[[ Information shown, beginning ]]
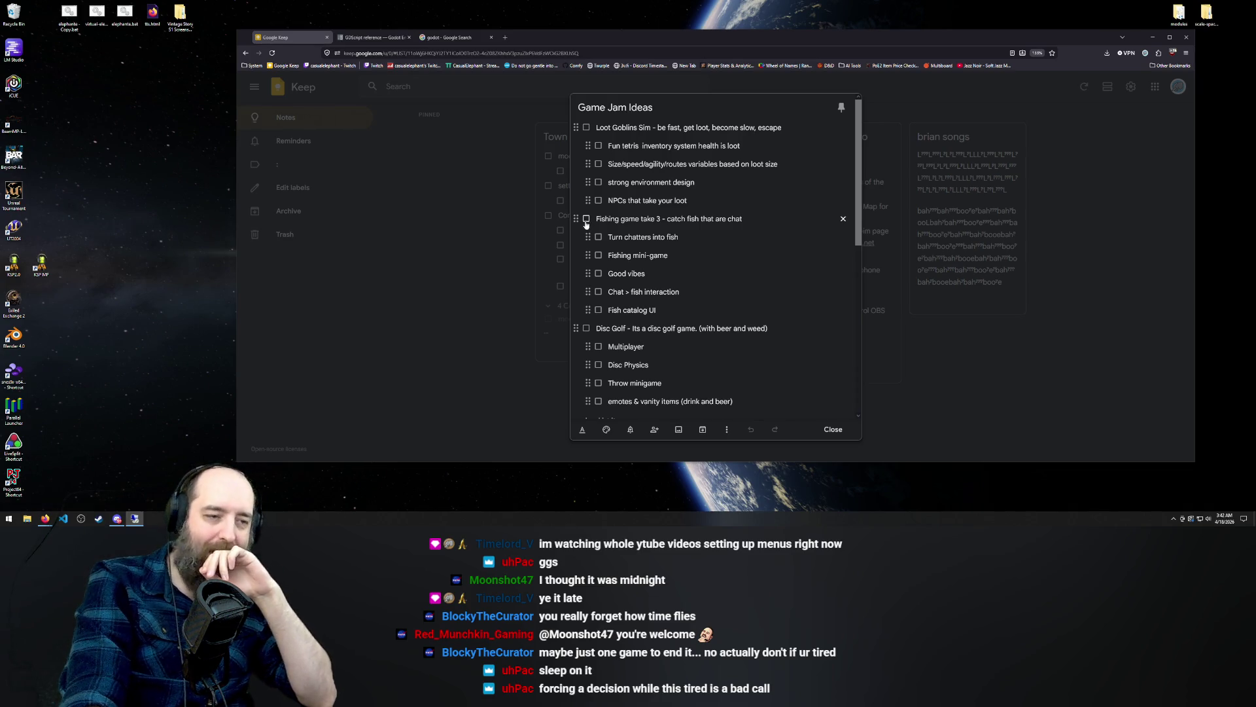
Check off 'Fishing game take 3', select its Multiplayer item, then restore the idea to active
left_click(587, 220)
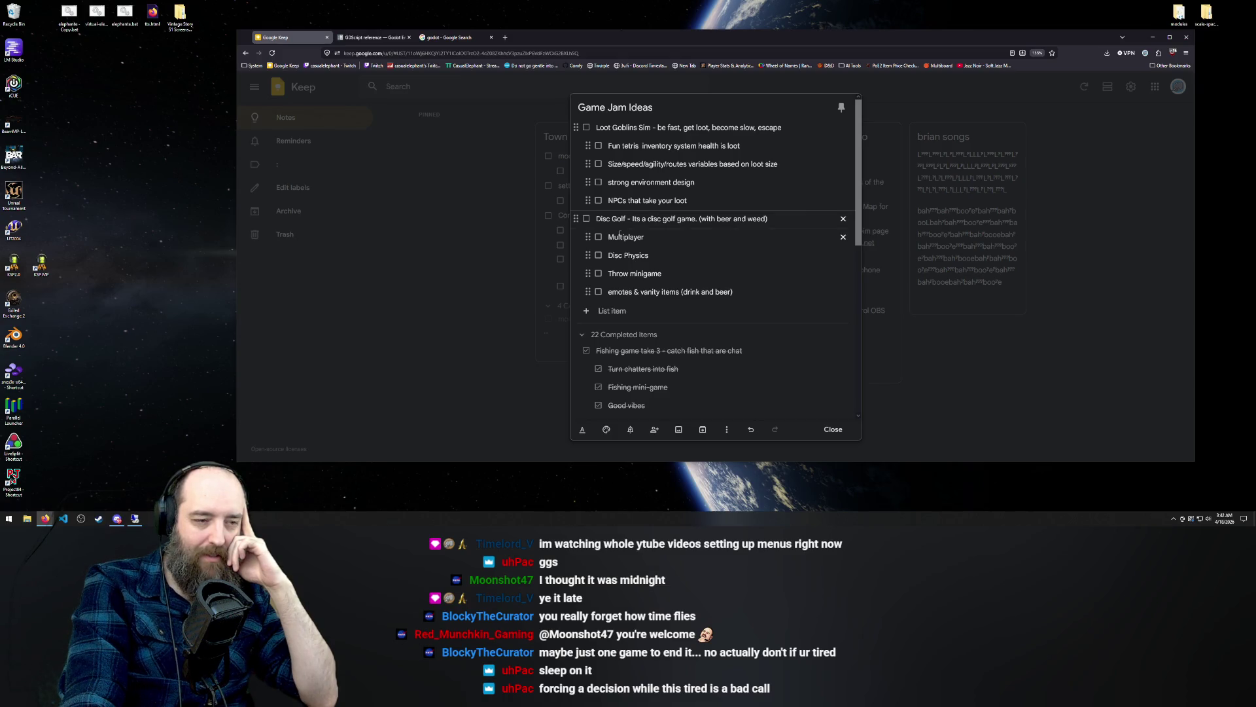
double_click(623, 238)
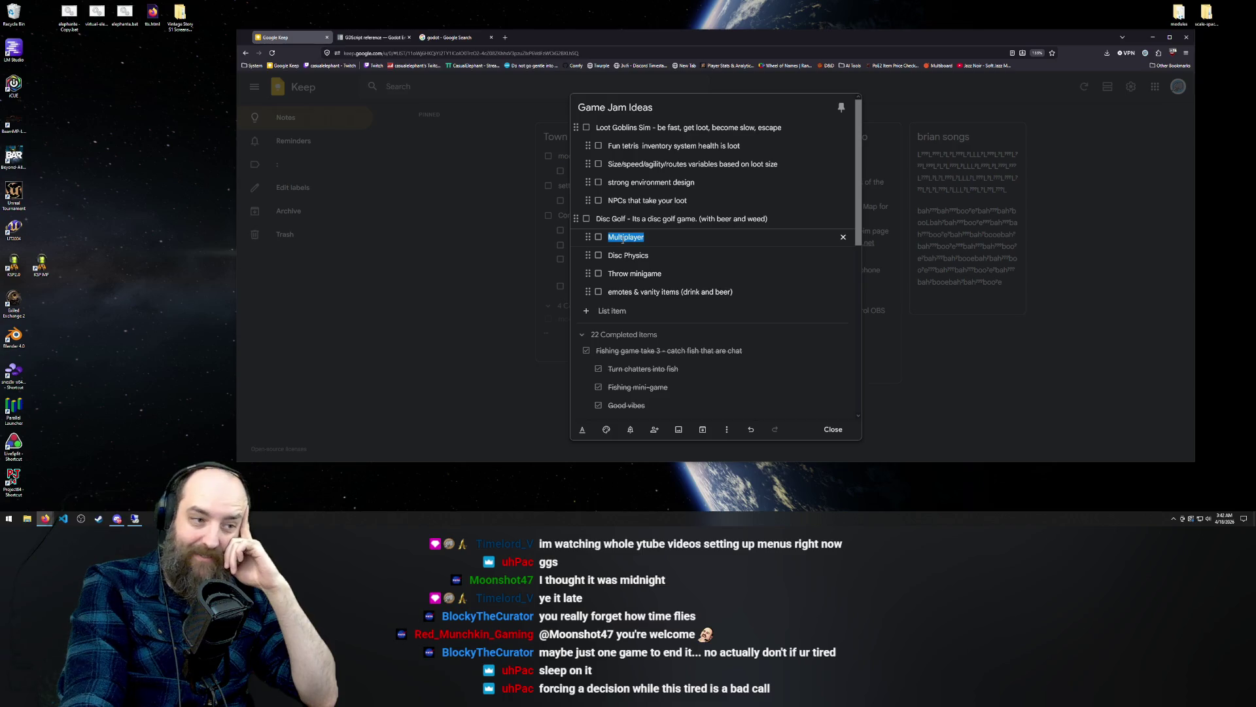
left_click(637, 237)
[[ Information shown, end ]]
[Description of the task]
Print nothing except the lines from the one with "left_click(587, 220)" through the last line of the listing, exactly as written and with pictures removed.

[Result below]
left_click(587, 220)
double_click(623, 238)
left_click(637, 237)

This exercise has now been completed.